Vision Intelligence Pty Ltd and Commissioner of Taxation [2013] AATA highlights the importance of independent tax advice

October 23rd, 2013

The recent AAT decision, Vision Intelligence Pty Ltd and Innovation Australia [2013] AATA 527 was a taxation appeals case that related to a taxpayer’s calculation of expenditure items within its R&D tax claim submission and the possible penalties the ATO may impose on that taxpayer for recklessness in the calculation.

This case is relevant to companies that wish to reassess their ‘risk profile’ and ‘reasonable care’ position with respect to the R&D Tax Incentive.

Background

  • Vision Intelligence (or the Applicant) engaged a management and technology consultancy called CTC to prepare an R&D tax claim on a success basis.
  • The Applicant then engaged a CTC associate company ThorSol Technologies (TST) to conduct R&D activities on its own behalf.
  • TST issued an invoice of $1,089,796.40 (inc GST) to Vision Intelligence for R&D work conducted in that financial year.
  • Vision Intelligence never paid the invoice.
  • Vision Intelligence lodged an R&D tax concession application with AusIndustry for the the work conducted by TST.
  • The lodged R&D tax Schedule sought a $371,521 refund from the ATO.
  • The ATO requested further information, however ultimately issued an amended tax assessment disallowing the R&D Tax offset.
  • The ATO imposed a penalty to the Applicant for lack of ‘reasonable care’.
  • Vision Intelligence sought advice from an independent expert. The advice made comments of a general nature that ‘reasonable care’ was taken during the R&D claim process.

Decision

The AAT concluded that the R&D expenditure was not incurred and issued a 25% penalty for lack of ‘reasonable care’ taken during the R&D tax claim process.
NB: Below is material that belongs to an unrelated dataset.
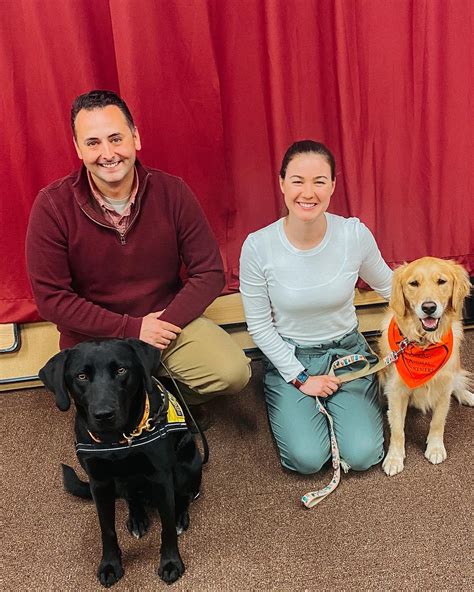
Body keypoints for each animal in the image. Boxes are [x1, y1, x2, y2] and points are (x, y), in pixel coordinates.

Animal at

The Tribunal also found that the advice received from two external experts during the R&D tax claim process could not be used to evidence ‘reasonable care’ by the Applicant.

Deputy President Deutsch made specific reference to the fact that the first R&D tax advice lacked ‘independence’ as it was on a success basis.  Further, the Applicant’s second advice could not demonstrate ‘reasonable care’ as it was general in nature and drafted after the lodgement of the tax return.

Learning Points

There is now precedent that in an R&D tax matter, a ‘reasonable care’ position may only occur by utilising the services of an independent R&D tax agent, where:

  • that tax agent’s fee for the advice is not contingent on the success of the Applicant’s R&D tax claim; and where
  • the tax agent’s advice is specific in nature and finalised and presented to the Applicant prior to lodgement of the R&D claim.

Swanson Reed recommends that any R&D tax claimant follow the processes highlighted in this case where it desires an independent due diligence of its current or future claims.